[Stored records]
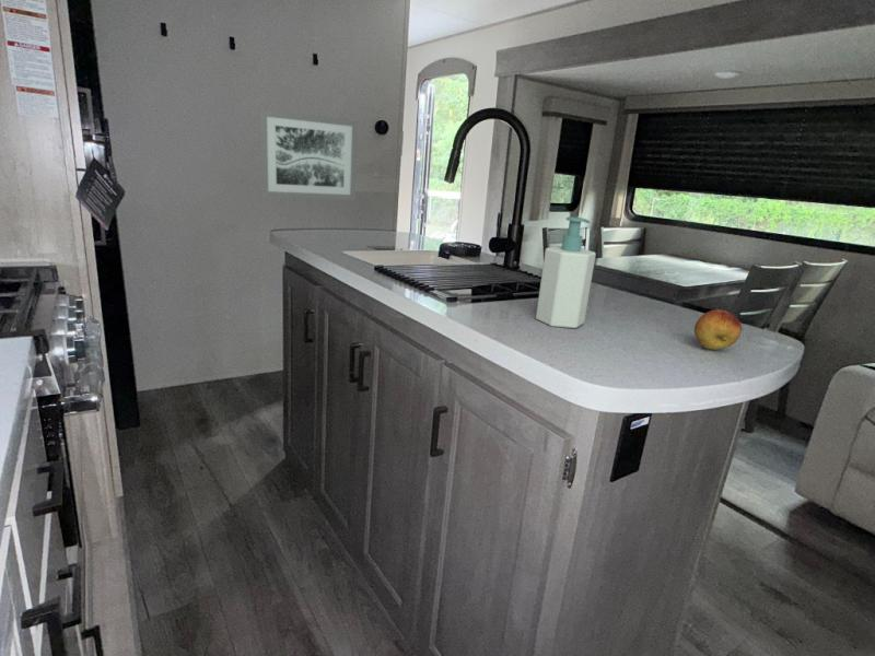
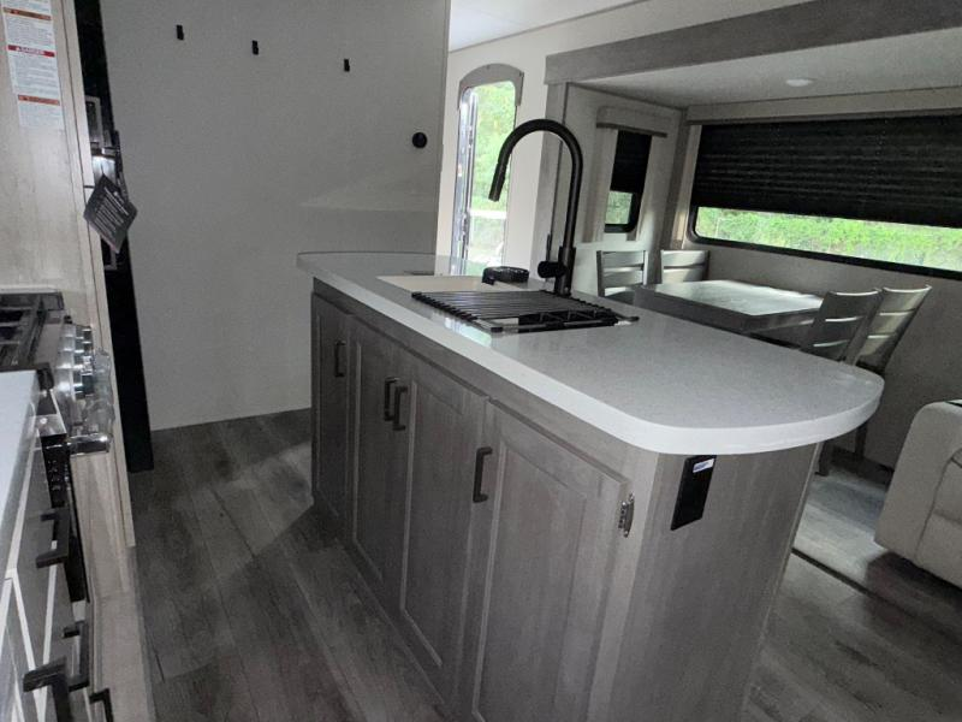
- fruit [693,308,743,351]
- wall art [258,108,359,201]
- soap bottle [535,215,597,329]
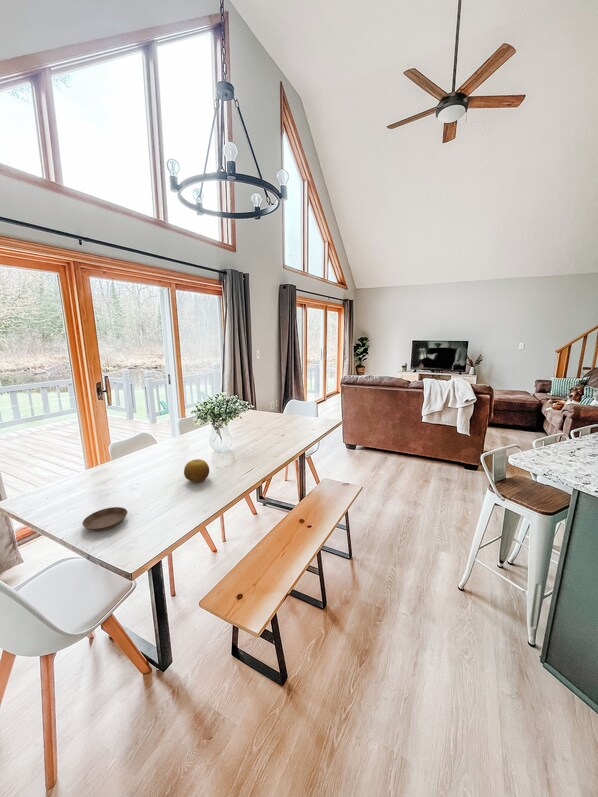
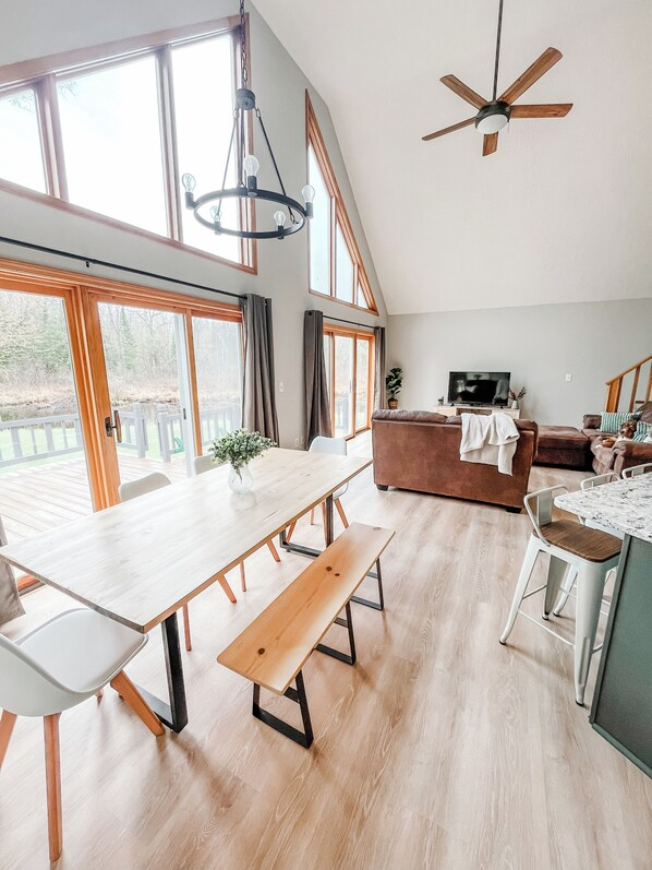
- fruit [183,458,210,483]
- saucer [81,506,129,532]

▶ WHAT YOU NEED TO DO
What lines above contain the word "fruit"? Please copy each one.

▶ ANSWER TO THE EXERCISE
- fruit [693,308,743,351]
- fruit [183,458,210,483]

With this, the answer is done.